YOUR GOAL: Format every line of text in the data below as one numbered list, skipping blank lines and leaving out the pictures.
** RECORDS PROVIDED follows **
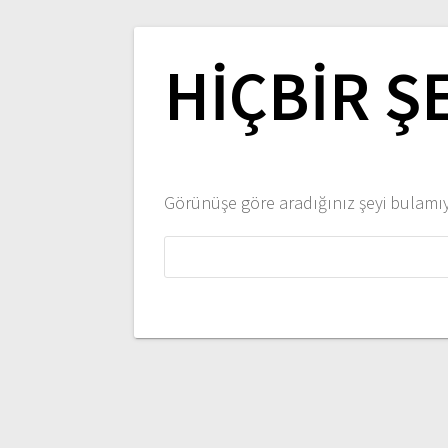
HIÇBIR Ş
Görünüşe göre aradığınız şeyi bulamıyo
Arama:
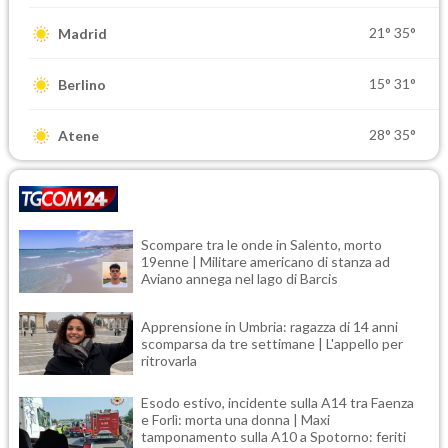
21°
35°
Madrid
15°
31°
Berlino
28°
35°
Atene
Scompare tra le onde in Salento, morto
19enne | Militare americano di stanza ad
Aviano annega nel lago di Barcis
Apprensione in Umbria: ragazza di 14 anni
scomparsa da tre settimane | L'appello per
ritrovarla
Esodo estivo, incidente sulla A14 tra Faenza
e Forlì: morta una donna | Maxi
tamponamento sulla A10 a Spotorno: feriti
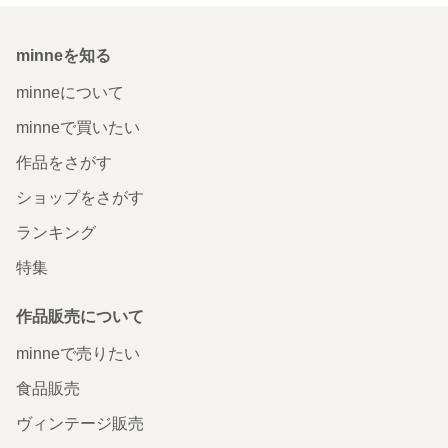
minneを知る
minneについて
minneで買いたい
作品をさがす
ショップをさがす
ランキング
特集
作品販売について
minneで売りたい
食品販売
ヴィンテージ販売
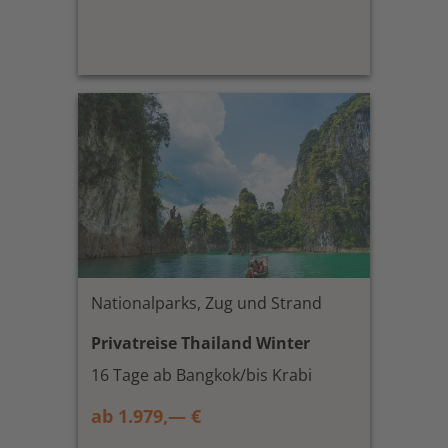
Nationalparks, Zug und Strand
Privatreise Thailand Winter
16 Tage ab Bangkok/bis Krabi
ab 1.979,— €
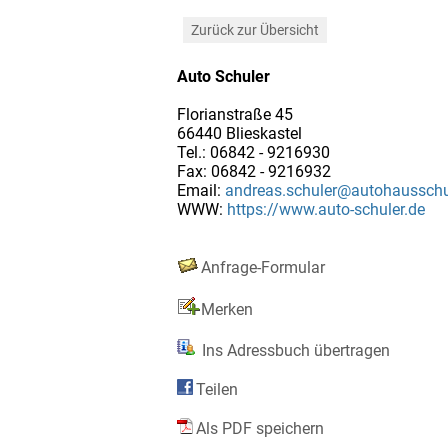
Zurück zur Übersicht
Auto Schuler
Florianstraße 45
66440 Blieskastel
Tel.: 06842 - 9216930
Fax: 06842 - 9216932
Email:
andreas.schuler@autohausschu
WWW:
https://www.auto-schuler.de
Anfrage-Formular
Merken
Ins Adressbuch übertragen
Teilen
Als PDF speichern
** End of RECORDS PROVIDED **
RESPONSE AREA:
1. HIÇBIR Ş
2. Görünüşe göre aradığınız şeyi bulamıyo
3. Arama:
4. 21°
5. 35°
6. Madrid
7. 15°
8. 31°
9. Berlino
10. 28°
11. 35°
12. Atene
13. Scompare tra le onde in Salento, morto
14. 19enne | Militare americano di stanza ad
15. Aviano annega nel lago di Barcis
16. Apprensione in Umbria: ragazza di 14 anni
17. scomparsa da tre settimane | L'appello per
18. ritrovarla
19. Esodo estivo, incidente sulla A14 tra Faenza
20. e Forlì: morta una donna | Maxi
21. tamponamento sulla A10 a Spotorno: feriti
22. minneを知る
23. minneについて
24. minneで買いたい
25. 作品をさがす
26. ショップをさがす
27. ランキング
28. 特集
29. 作品販売について
30. minneで売りたい
31. 食品販売
32. ヴィンテージ販売
33. Nationalparks, Zug und Strand
34. Privatreise Thailand Winter
35. 16 Tage ab Bangkok/bis Krabi
36. ab 1.979,— €
37. Zurück zur Übersicht
38. Auto Schuler
39. Florianstraße 45
40. 66440 Blieskastel
41. Tel.: 06842 - 9216930
42. Fax: 06842 - 9216932
43. Email:
44. andreas.schuler@autohausschu
45. WWW:
46. https://www.auto-schuler.de
47. Anfrage-Formular
48. Merken
49. Ins Adressbuch übertragen
50. Teilen
51. Als PDF speichern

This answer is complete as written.